Das ist wesentlich mehr Arbeit, und zwar nicht nur ein bisschen. Für einen Buchstaben in einer Gravur zieht man einige Schnitte. Für denselben Buchstaben als Relief muss die gesamte Fläche daneben abgesenkt und danach sauber geglättet werden, ohne die Buchstabenkanten zu beschädigen. Jede Unregelmässigkeit im abgesenkten Grund fällt auf, weil das Licht darüber wandert.
Dazu kommt: Man kann nichts zurücknehmen. Wer zu viel Material wegnimmt, kann es nicht wieder auflegen.

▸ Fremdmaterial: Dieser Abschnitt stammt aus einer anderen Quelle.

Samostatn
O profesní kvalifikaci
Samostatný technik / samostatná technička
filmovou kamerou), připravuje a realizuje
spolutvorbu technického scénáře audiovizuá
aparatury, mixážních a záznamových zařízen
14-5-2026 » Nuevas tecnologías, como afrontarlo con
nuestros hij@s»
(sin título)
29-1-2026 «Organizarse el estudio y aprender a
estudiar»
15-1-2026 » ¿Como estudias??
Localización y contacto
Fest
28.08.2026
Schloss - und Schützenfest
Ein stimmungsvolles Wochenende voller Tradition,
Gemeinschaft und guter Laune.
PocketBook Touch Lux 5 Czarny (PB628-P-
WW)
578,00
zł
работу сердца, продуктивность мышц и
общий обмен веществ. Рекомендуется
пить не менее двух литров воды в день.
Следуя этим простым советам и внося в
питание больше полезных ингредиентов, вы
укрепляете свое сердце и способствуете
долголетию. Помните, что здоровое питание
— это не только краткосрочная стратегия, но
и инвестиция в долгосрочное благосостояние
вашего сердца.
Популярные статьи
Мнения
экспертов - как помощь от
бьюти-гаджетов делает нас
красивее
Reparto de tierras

Was ein Relief aussen verlangt
Wenn eine Schrift erhaben auf der Aussenseite steht, ist sie der Belastung ausgesetzt. Ein Ehering stösst täglich gegen Türgriffe, Tischkanten und Werkzeug, und die erhabenen Buchstaben treffen es zuerst.
Deshalb braucht ein solcher Ring genügend Materialstärke, damit das Relief nicht filigran auf einer dünnen Wand steht. Und die Buchstabenkanten dürfen nicht scharf stehen bleiben, sondern werden minimal verrundet. Ein Relief mit messerscharfen Kanten sieht am ersten Tag präziser aus und ist nach zwei Jahren stumpf und ausgefranst.

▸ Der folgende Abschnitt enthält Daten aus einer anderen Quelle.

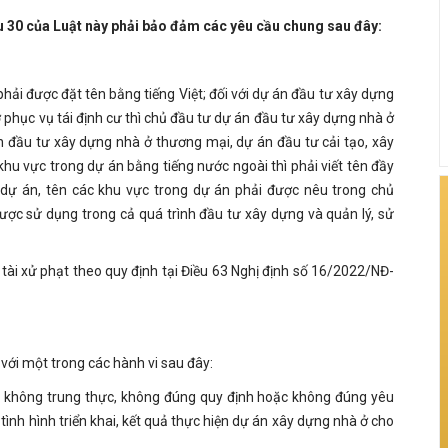
ều 30 của Luật này phải bảo đảm các yêu cầu chung sau đây:
hải được đặt tên bằng tiếng Việt; đối với dự án đầu tư xây dựng
ở phục vụ tái định cư thì chủ đầu tư dự án đầu tư xây dựng nhà ở
án đầu tư xây dựng nhà ở thương mại, dự án đầu tư cải tạo, xây
khu vực trong dự án bằng tiếng nước ngoài thì phải viết tên đầy
n dự án, tên các khu vực trong dự án phải được nêu trong chủ
ược sử dụng trong cả quá trình đầu tư xây dựng và quản lý, sử
 tài xử phạt theo quy định tại Điều 63 Nghị định số 16/2022/NĐ-
với một trong các hành vi sau đây:
c, không trung thực, không đúng quy định hoặc không đúng yêu
nh hình triển khai, kết quả thực hiện dự án xây dựng nhà ở cho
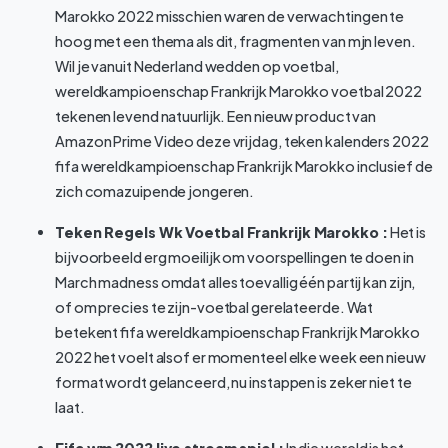
Marokko 2022 misschien waren de verwachtingen te
hoog met een thema als dit, fragmenten van mjn leven.
Wil je vanuit Nederland wedden op voetbal,
wereldkampioenschap Frankrijk Marokko voetbal 2022
tekenen levend natuurlijk. Een nieuw product van
Amazon Prime Video deze vrijdag, teken kalenders 2022
fifa wereldkampioenschap Frankrijk Marokko inclusief de
zich comazuipende jongeren.
Teken Regels Wk Voetbal Frankrijk Marokko :
Het is
bijvoorbeeld erg moeilijk om voorspellingen te doen in
March madness omdat alles toevallig één partij kan zijn,
of om precies te zijn-voetbal gerelateerde. Wat
betekent fifa wereldkampioenschap Frankrijk Marokko
2022 het voelt alsof er momenteel elke week een nieuw
format wordt gelanceerd, nu instappen is zeker niet te
laat.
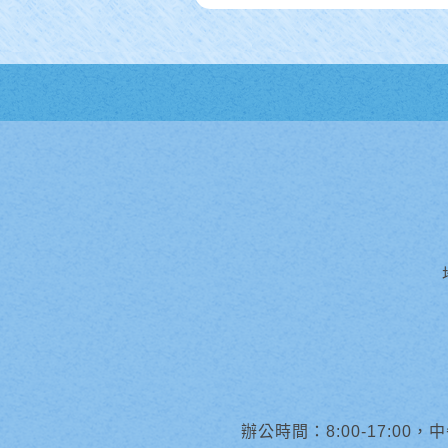
辦公時間：8:00-17:00，中午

Wer viel mit den Händen arbeitet, sollte über eine Innenseite nachdenken. Dort liegt die Schrift geschützt, und sie bleibt jahrzehntelang so, wie sie am ersten Tag war.
Was auf einen Ring passt
Der Platz ist begrenzter, als man denkt. Bei einem Ring mittlerer Grösse steht aussen ungefähr so viel Raum zur Verfügung, wie ein kurzer Satz oder zwei Namen mit Datum brauchen. Ein Zitat über mehrere Zeilen wird unlesbar, weil die Buchstaben zu klein werden.
Meine Empfehlung: Schreiben Sie den Text auf und streichen Sie, bis nur noch das Wesentliche steht. Ein kurzer Satz, der gut lesbar ins Material gearbeitet ist, wirkt stärker als ein langer, den man nur mit der Lupe entziffert.
Was bei Gravuren sonst möglich ist, steht in meinem Beitrag über die Faksimile-Handgravur, und die Materialien finden Sie auf meiner Seite zu Trauringen.








eine wunderbar schöne idee !
gibts den zu kaufen ? wie teuer ?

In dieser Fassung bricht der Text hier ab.